Argentina mortgage key points

Ten key points to keep in mind when acquiring mortgage credit

Everyone dreams of the day they will be able to stop renting, and begin putting their money into something they own. But in today’s market, with constantly rising property prices and few financing options, this dream seems more and more out of reach.

However, there are still a few financing options, provided by both the private and public banking sectors. Some of these options make more sense than others, however, and it is important to choose the one that is best for you and your situation. Here are ten important factors to remember when choosing a mortgage provider.

Repayment options

Argentina uses the French system for repayment, in which each payment is an equal amount, part of which goes to pay the interest, and part of which goes to the capital amount. Each month, the proportion changes based on a financial calculation that depends on the interest rate. In the beginning, most of your payment amount will go towards the interest, but towards the end, you are mostly paying the capital. There are many other payment systems in the world, but the above is the sole system used in Argentina.

Fixed rates

It is not best to borrow with a fixed rate, just for the sake of having a fixed rate, if the interest rate is high (such as today’s 18 or 20 percent). Today, this price may be attractive, below the price hike, and because of the high inflation, but in ten years, the average level should be lower, making it not so smart over the long term. It’s difficult to say exactly what this average should be, but is should be about 30% less than the current rates. However, for those who need to buy and don’t have the cash, there may not be other options offered in the today’s market.

Variable rates

Variable interest rates are dangerous because they depend on factors that the debtor cannot control, especially in a volatile country like Argentina. The life of the mortgage, however, may see large variations, or not. If so, though, the risk is even greater because of the stakes: the home itself. And if the variations are too extreme, it can have a massive impact on the borrower, which is what caused the recent international crisis.

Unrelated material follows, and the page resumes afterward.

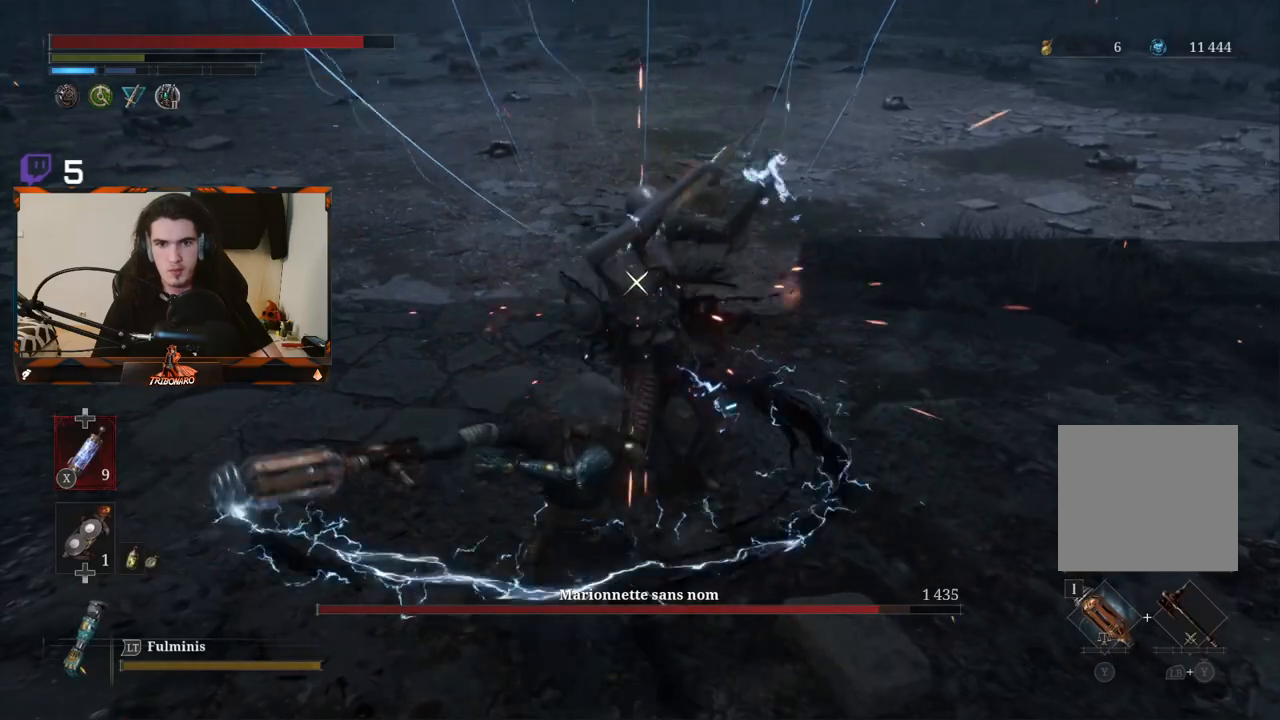
{"buttons": ["L1"], "left_stick": "center", "right_stick": "center", "events": [[383, "L1", "down"]]}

Annual rate vs. total cost

The total cost includes, in addition to the rates, the other costs, such as life and fire insurance, and other commissions. It is important to consider the total financial cost when applying for a mortgage.

Other variables

Other variable that should be considered when taking out a mortgage include insurance, especially life insurance, which is often expensive, and weighs a lot in the payments. In terms of the repayment period, with high rates like today, extending the period does nothing in terms of lowering the payments. Ten years is a reasonable repayment period today; with lower rates, 20 years or more makes more sense.

Early repayment

Most companies have penalties for early repayment, at least during the first years, as mortgages are great business for banks. You need to look at each program’s individual rules on this subject, as it just depends on the individual situation, and how much the penalty is.

Salary-payment ratio

Banks will stress the salary-payment ratio to ensure that the borrower truly can repay their loan without too much stress or unforeseen hardship.

Independent contracting income

Depending on the bank, you may be able to add any monotributista, or independent contracting, income to your salary to secure a better rate. Ask your bank for further details.

Timeline

The average time for securing a mortgage is about 45 days. Determining tax rates, researching the borrowers financial information, and other such questions takes time.

Securing the property

Making a reserva ad referendum with the current owner of the property you intend to purchase secures the property for you while your loan is being processed.